One of the problems we face in our current society, I believe, is the erosion of communities built on trust and mutual flourishing, as they are replaced by apparent online communities (such as Facebook) or groups where relationships are based on an unhealthy interdependence and a quest for power, such as fundamentalist groups and gangs. So, rebuilding a thriving community will go hand-in-hand with reclaiming our true identity. Here, for me, the Christian faith offers not only a helpful, but I would say necessary starting point: that is that ‘who we are’ is not something we need to invent, but we need to discover it. The difference here is that our identity is God-given, it is not something we have to invent or ‘make’ ourselves. To some non-believers this may sound like a great and unnecessary restriction on our freedom, should we not be able to determine our own identity and destiny?
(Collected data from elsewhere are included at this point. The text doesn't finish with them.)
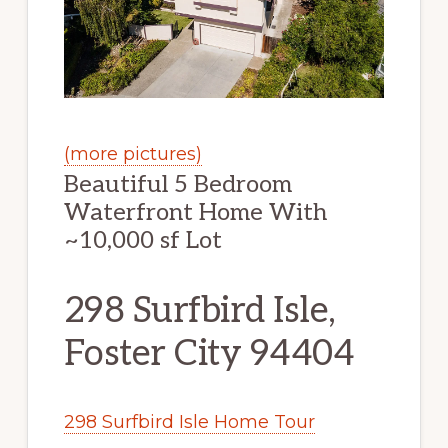
(more pictures)
Beautiful 5 Bedroom
Waterfront Home With
~10,000 sf Lot
298 Surfbird Isle,
Foster City 94404
298 Surfbird Isle Home Tour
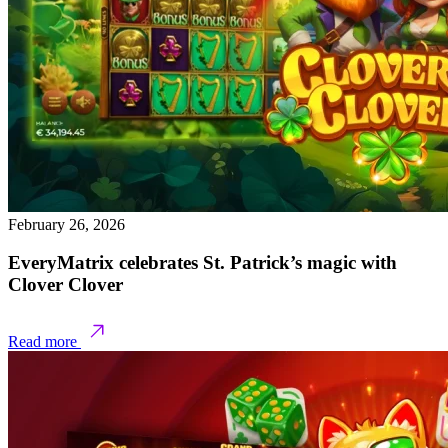
February 26, 2026
EveryMatrix celebrates St. Patrick’s magic with
Clover Clover
Read more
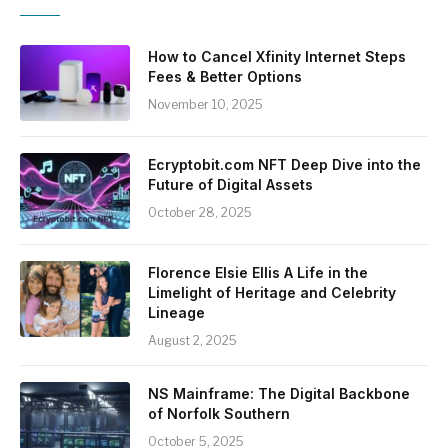
How to Cancel Xfinity Internet Steps
Fees & Better Options
November 10, 2025
Ecryptobit.com NFT Deep Dive into the
Future of Digital Assets
October 28, 2025
Florence Elsie Ellis A Life in the
Limelight of Heritage and Celebrity
Lineage
August 2, 2025
NS Mainframe: The Digital Backbone
of Norfolk Southern
October 5, 2025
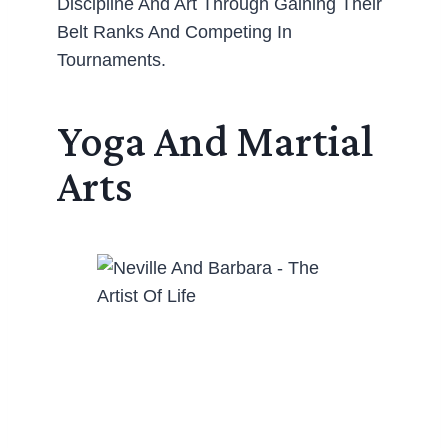
Discipline And Art Through Gaining Their
Belt Ranks And Competing In
Tournaments.
Yoga And Martial
Arts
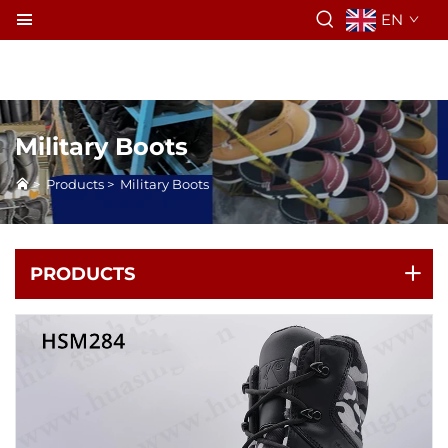
EN
Military Boots
>
Products
>
Military Boots
PRODUCTS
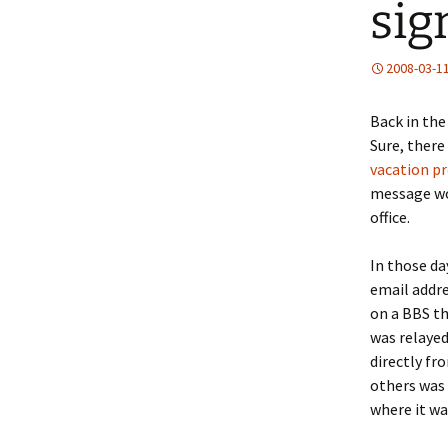
sig
2008-03-1
Back in the
Sure, there 
vacation
pr
message wou
office.
In those da
email addre
on a BBS th
was relayed
directly fr
others was 
where it wa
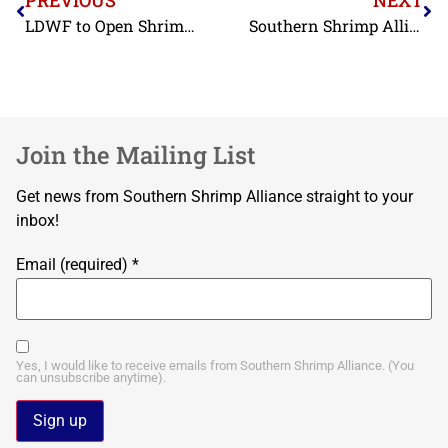
LDWF to Open Shrimp Season In a Portion Of Louisiana Offshore Waters March 17
Southern Shrimp Alliance Strongly Supports Executive Order on Duty Collection
Join the Mailing List
Get news from Southern Shrimp Alliance straight to your
inbox!
Email (required)
*
Yes, I would like to receive emails from Southern Shrimp Alliance. (You
can unsubscribe anytime).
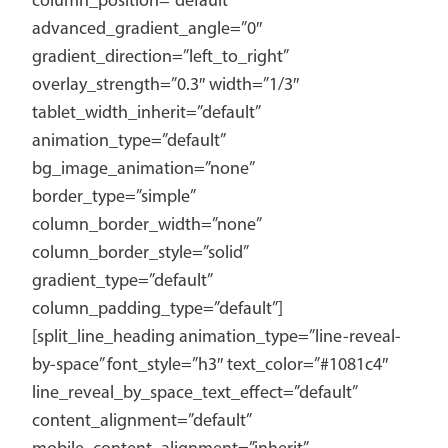
column_position=”default”
advanced_gradient_angle=”0″
gradient_direction=”left_to_right”
overlay_strength=”0.3″ width=”1/3″
tablet_width_inherit=”default”
animation_type=”default”
bg_image_animation=”none”
border_type=”simple”
column_border_width=”none”
column_border_style=”solid”
gradient_type=”default”
column_padding_type=”default”]
[split_line_heading animation_type=”line-reveal-
by-space” font_style=”h3″ text_color=”#1081c4″
line_reveal_by_space_text_effect=”default”
content_alignment=”default”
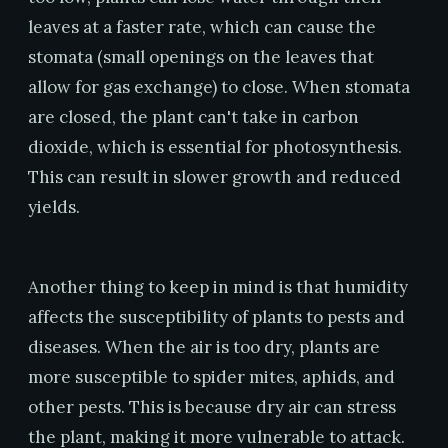
leaves at a faster rate, which can cause the
stomata (small openings on the leaves that
allow for gas exchange) to close. When stomata
are closed, the plant can't take in carbon
dioxide, which is essential for photosynthesis.
This can result in slower growth and reduced
yields.
Another thing to keep in mind is that humidity
affects the susceptibility of plants to pests and
diseases. When the air is too dry, plants are
more susceptible to spider mites, aphids, and
other pests. This is because dry air can stress
the plant, making it more vulnerable to attack.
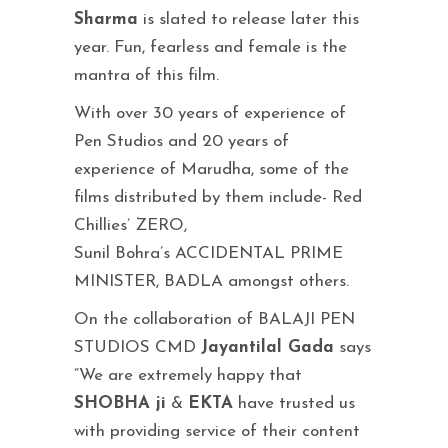
Sharma
is slated to release later this
year. Fun, fearless and female is the
mantra of this film.
With over 30 years of experience of
Pen Studios and 20 years of
experience of Marudha, some of the
films distributed by them include- Red
Chillies’ ZERO,
Sunil Bohra’s ACCIDENTAL PRIME
MINISTER, BADLA amongst others.
On the collaboration of BALAJI PEN
STUDIOS CMD
Jayantilal Gada
says
“We are extremely happy that
SHOBHA ji
&
EKTA
have trusted us
with providing service of their content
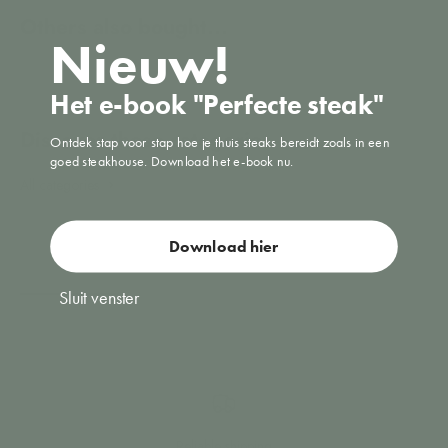
Nieuw!
Het e-book "Perfecte steak"
Ontdek stap voor stap hoe je thuis steaks bereidt zoals in een
goed steakhouse. Download het e-book nu.
All categories
Vacuuming
Download hier
Sluit venster
Reliable shipping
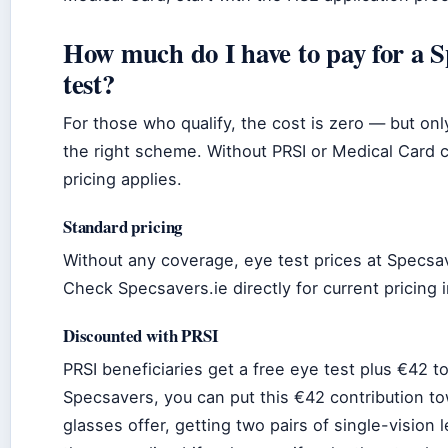
How much do I have to pay for a S
test?
For those who qualify, the cost is zero — but onl
the right scheme. Without PRSI or Medical Card 
pricing applies.
Standard pricing
Without any coverage, eye test prices at Specsav
Check Specsavers.ie directly for current pricing i
Discounted with PRSI
PRSI beneficiaries get a free eye test plus €42 t
Specsavers, you can put this €42 contribution to
glasses offer, getting two pairs of single-vision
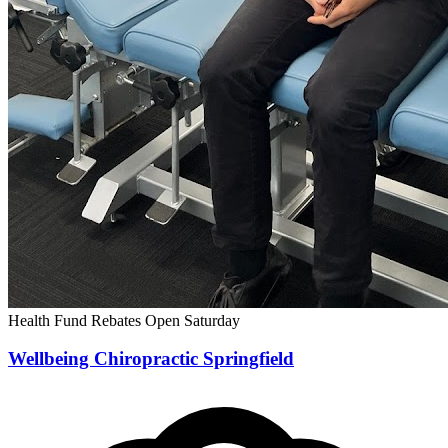
Health Fund Rebates
Open Saturday
Wellbeing Chiropractic Springfield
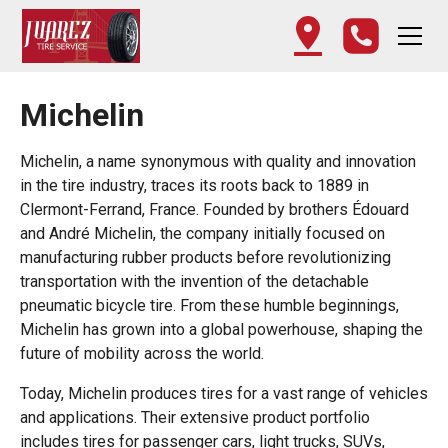
Michelin
Michelin, a name synonymous with quality and innovation
in the tire industry, traces its roots back to 1889 in
Clermont-Ferrand, France. Founded by brothers Édouard
and André Michelin, the company initially focused on
manufacturing rubber products before revolutionizing
transportation with the invention of the detachable
pneumatic bicycle tire. From these humble beginnings,
Michelin has grown into a global powerhouse, shaping the
future of mobility across the world.
Today, Michelin produces tires for a vast range of vehicles
and applications. Their extensive product portfolio
includes tires for passenger cars, light trucks, SUVs,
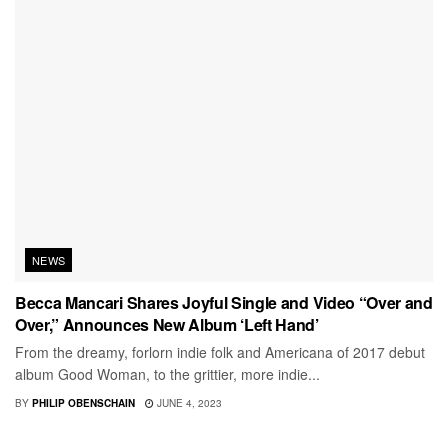
NEWS
Becca Mancari Shares Joyful Single and Video “Over and
Over,” Announces New Album ‘Left Hand’
From the dreamy, forlorn indie folk and Americana of 2017 debut
album Good Woman, to the grittier, more indie...
BY
PHILIP OBENSCHAIN
JUNE 4, 2023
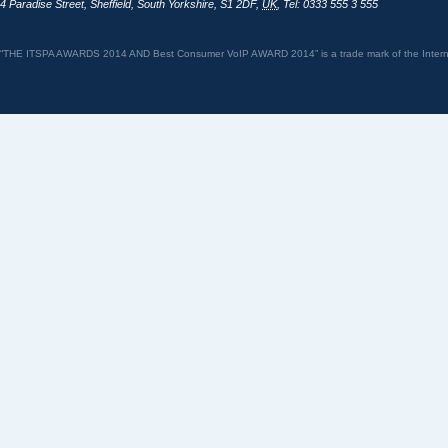
4 Paradise Street
,
Sheffield
,
South Yorkshire
,
S1 2DF
,
UK
,
Tel: 0333 555 3 555
“THE ITSPA AWARDS 2014 AND Best Consumer VoIP AWARD 2014” is a trade mark of the Internet 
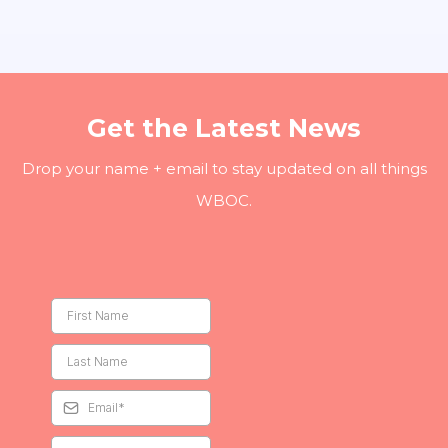
Get the Latest News
Drop your name + email to stay updated on all things
WBOC.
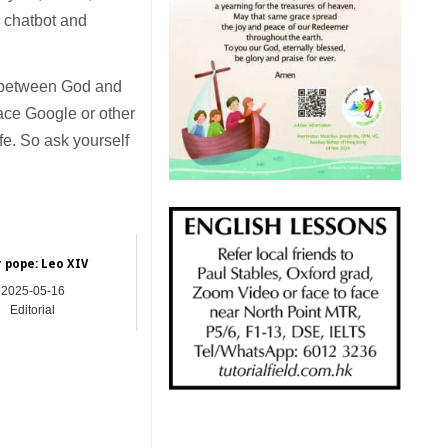
 chatbot and
le between God and
ace Google or other
ife. So ask yourself
 pope: Leo XIV
2025-05-16
Editorial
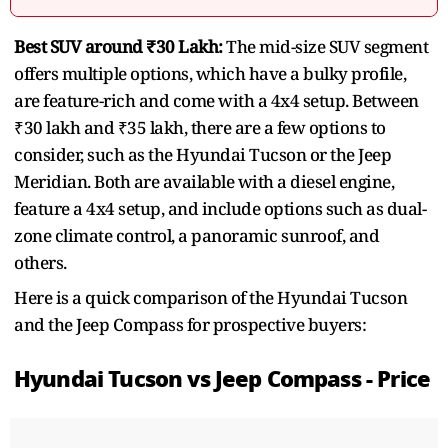
Best SUV around ₹30 Lakh:
The mid-size SUV segment
offers multiple options, which have a bulky profile,
are feature-rich and come with a 4x4 setup. Between
₹30 lakh and ₹35 lakh, there are a few options to
consider, such as the Hyundai Tucson or the Jeep
Meridian. Both are available with a diesel engine,
feature a 4x4 setup, and include options such as dual-
zone climate control, a panoramic sunroof, and
others.
Here is a quick comparison of the Hyundai Tucson
and the Jeep Compass for prospective buyers:
Hyundai Tucson vs Jeep Compass - Price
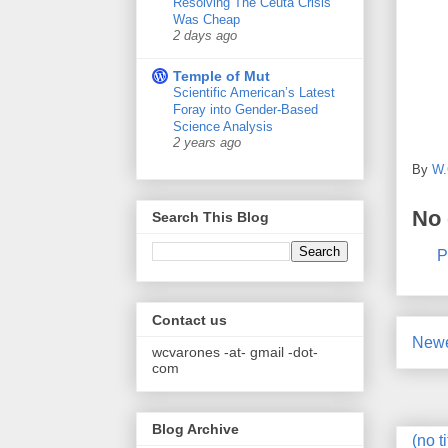
Resolving The Ceuta Crisis
Was Cheap
2 days ago
Temple of Mut
Scientific American’s Latest
Foray into Gender-Based
Science Analysis
2 years ago
By
W.
No
Search This Blog
P
Contact us
Newe
wcvarones -at- gmail -dot-
com
Blog Archive
(no ti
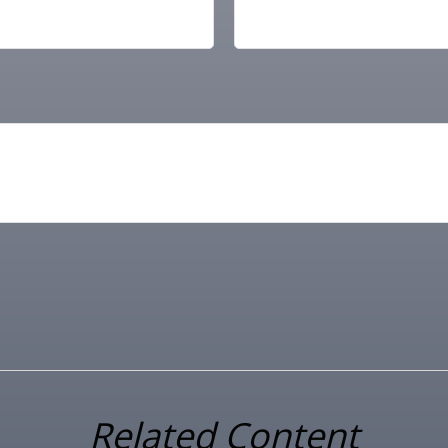
Related Content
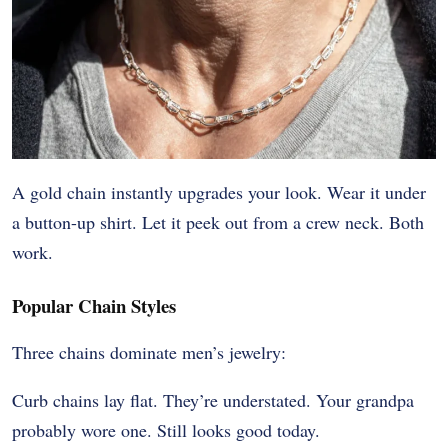
A gold chain instantly upgrades your look. Wear it under
a button-up shirt. Let it peek out from a crew neck. Both
work.
Popular Chain Styles
Three chains dominate men’s jewelry:
Curb chains lay flat. They’re understated. Your grandpa
probably wore one. Still looks good today.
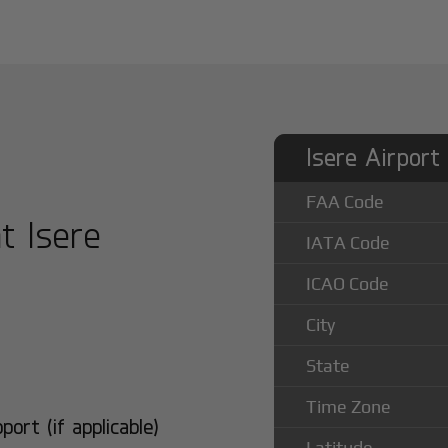
Isere Airport
FAA Code
at Isere
IATA Code
ICAO Code
City
State
Time Zone
rt (if applicable)
Latitude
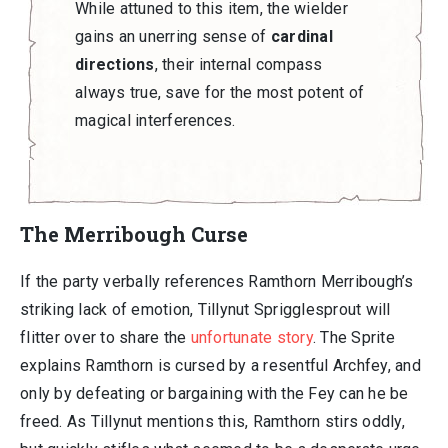
While attuned to this item, the wielder
gains an unerring sense of
cardinal
directions
, their internal compass
always true, save for the most potent of
magical interferences.
The Merribough Curse
If the party verbally references Ramthorn Merribough’s
striking lack of emotion, Tillynut Sprigglesprout will
flitter over to share the
unfortunate story
. The Sprite
explains Ramthorn is cursed by a resentful Archfey, and
only by defeating or bargaining with the Fey can he be
freed. As Tillynut mentions this, Ramthorn stirs oddly,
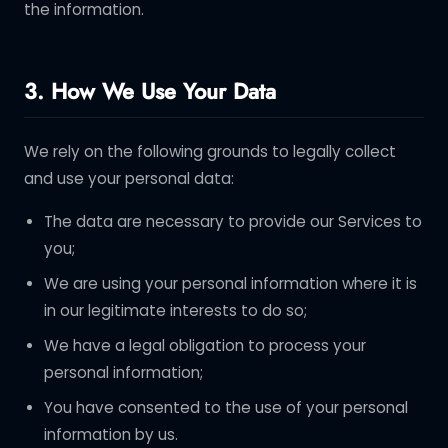
the information.
3. How We Use Your Data
We rely on the following grounds to legally collect
and use your personal data:
The data are necessary to provide our Services to
you;
We are using your personal information where it is
in our legitimate interests to do so;
We have a legal obligation to process your
personal information;
You have consented to the use of your personal
information by us.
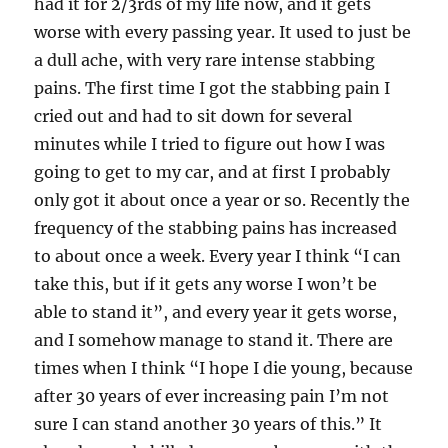
had it for 2/3rds of my life now, and it gets
worse with every passing year. It used to just be
a dull ache, with very rare intense stabbing
pains. The first time I got the stabbing pain I
cried out and had to sit down for several
minutes while I tried to figure out how I was
going to get to my car, and at first I probably
only got it about once a year or so. Recently the
frequency of the stabbing pains has increased
to about once a week. Every year I think “I can
take this, but if it gets any worse I won’t be
able to stand it”, and every year it gets worse,
and I somehow manage to stand it. There are
times when I think “I hope I die young, because
after 30 years of ever increasing pain I’m not
sure I can stand another 30 years of this.” It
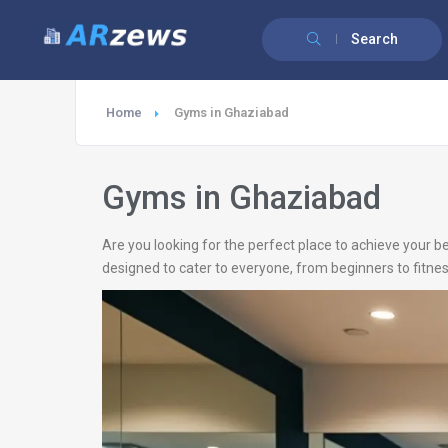
Search
Home
Gyms in Ghaziabad
Gyms in Ghaziabad
Are you looking for the perfect place to achieve your b
designed to cater to everyone, from beginners to fitnes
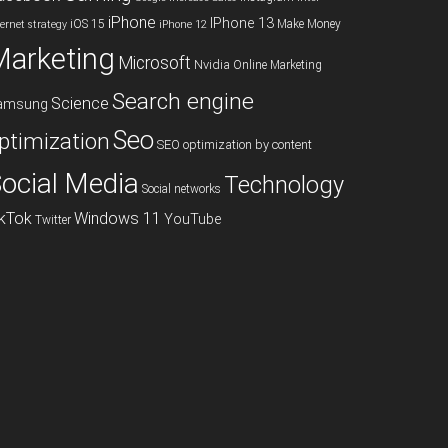
iPhone
IPhone 13
iOS 15
Make Money
ternet strategy
iPhone 12
Marketing
Microsoft
Nvidia
Online Marketing
Search engine
Science
amsung
Seo
ptimization
SEO optimization by content
ocial Media
Technology
Social networks
ikTok
Windows 11
YouTube
Twitter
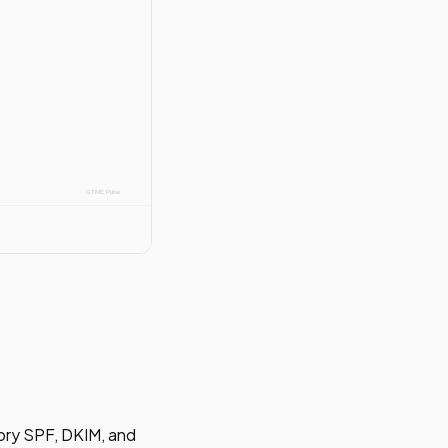
ory SPF, DKIM, and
However, on the contrary, I would argue that it offers us a great relief, because in a sense, already we have been given what we are trying to establish.

I believe that a stronger sense of our being as a gift, to be discovered in the encounter with others, will release us to see how we can use who we are for the common good, instead of becoming caught up in anxiety over who we need to make ourselves, in isolation from or competition with others. In turn, that realisation will enable us to not only live a truer and freer life, but also to imagine and build a society in which all can flourish and thrive.